> _Exercise directions_
Take each line from the material below that includes the string "buttons" and copy it.

> _Material for the task_
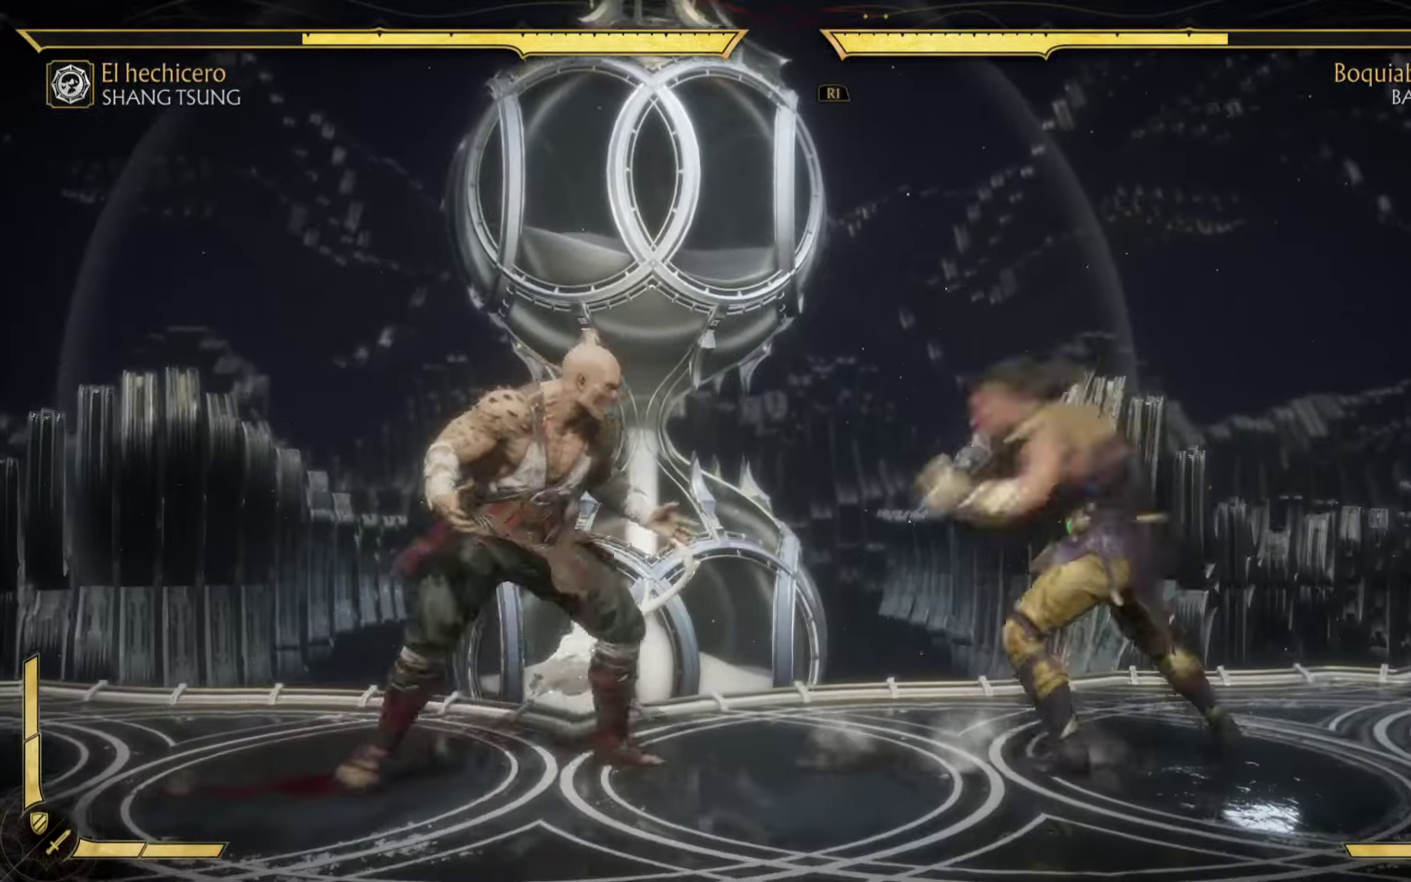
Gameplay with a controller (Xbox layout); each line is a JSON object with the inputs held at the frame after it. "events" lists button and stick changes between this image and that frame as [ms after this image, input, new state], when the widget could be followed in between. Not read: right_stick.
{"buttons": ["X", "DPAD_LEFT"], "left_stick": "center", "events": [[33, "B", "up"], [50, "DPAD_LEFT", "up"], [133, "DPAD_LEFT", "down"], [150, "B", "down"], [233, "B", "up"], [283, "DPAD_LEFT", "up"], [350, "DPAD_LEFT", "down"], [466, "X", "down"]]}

--

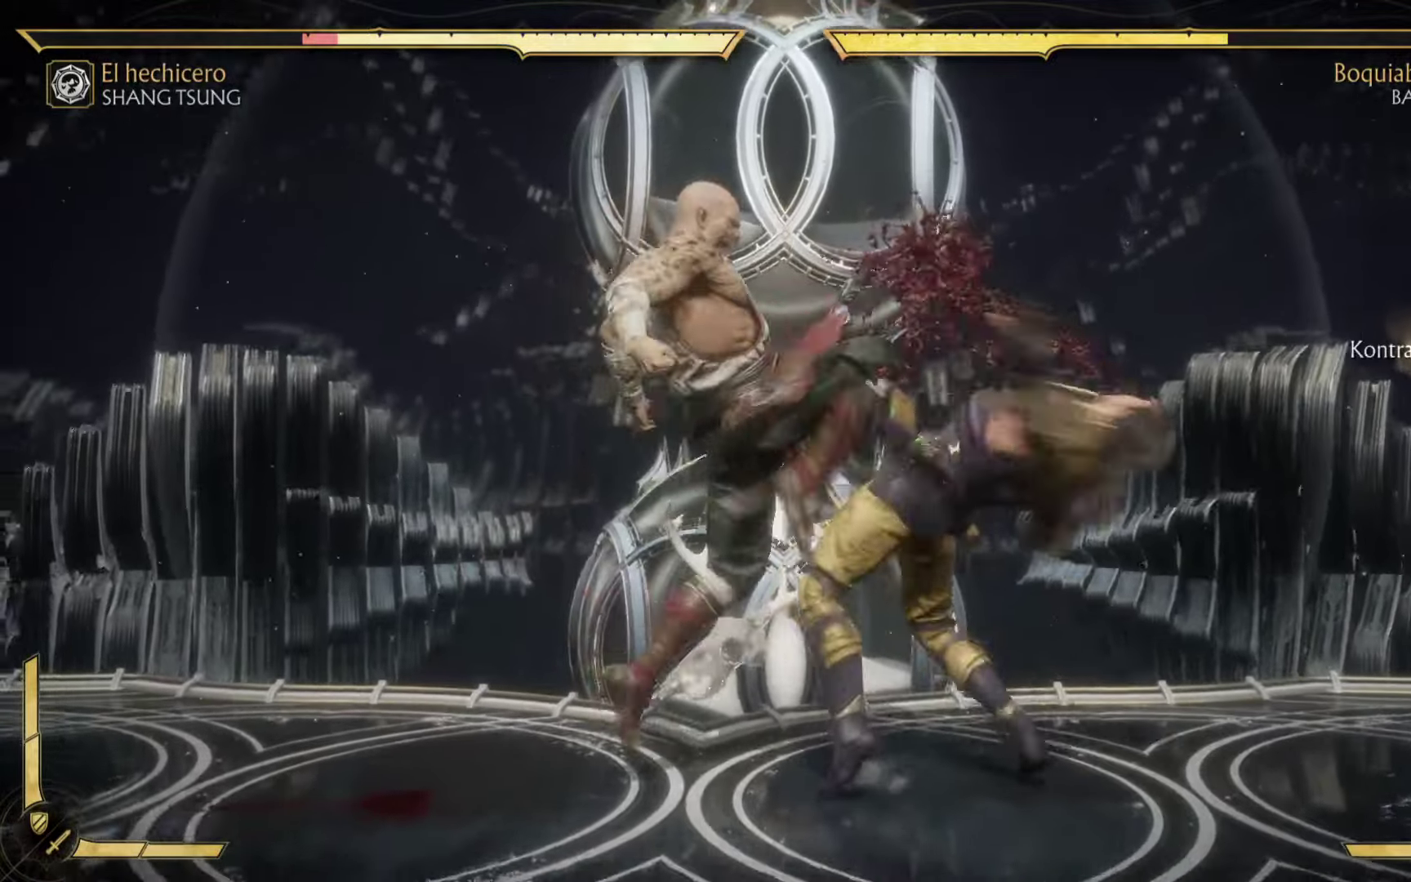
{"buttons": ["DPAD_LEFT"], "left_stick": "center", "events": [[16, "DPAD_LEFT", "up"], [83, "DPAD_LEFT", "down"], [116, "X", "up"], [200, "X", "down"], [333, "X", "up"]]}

> _Solved problem_
{"buttons": ["X", "DPAD_LEFT"], "left_stick": "center", "events": [[33, "B", "up"], [50, "DPAD_LEFT", "up"], [133, "DPAD_LEFT", "down"], [150, "B", "down"], [233, "B", "up"], [283, "DPAD_LEFT", "up"], [350, "DPAD_LEFT", "down"], [466, "X", "down"]]}
{"buttons": ["DPAD_LEFT"], "left_stick": "center", "events": [[16, "DPAD_LEFT", "up"], [83, "DPAD_LEFT", "down"], [116, "X", "up"], [200, "X", "down"], [333, "X", "up"]]}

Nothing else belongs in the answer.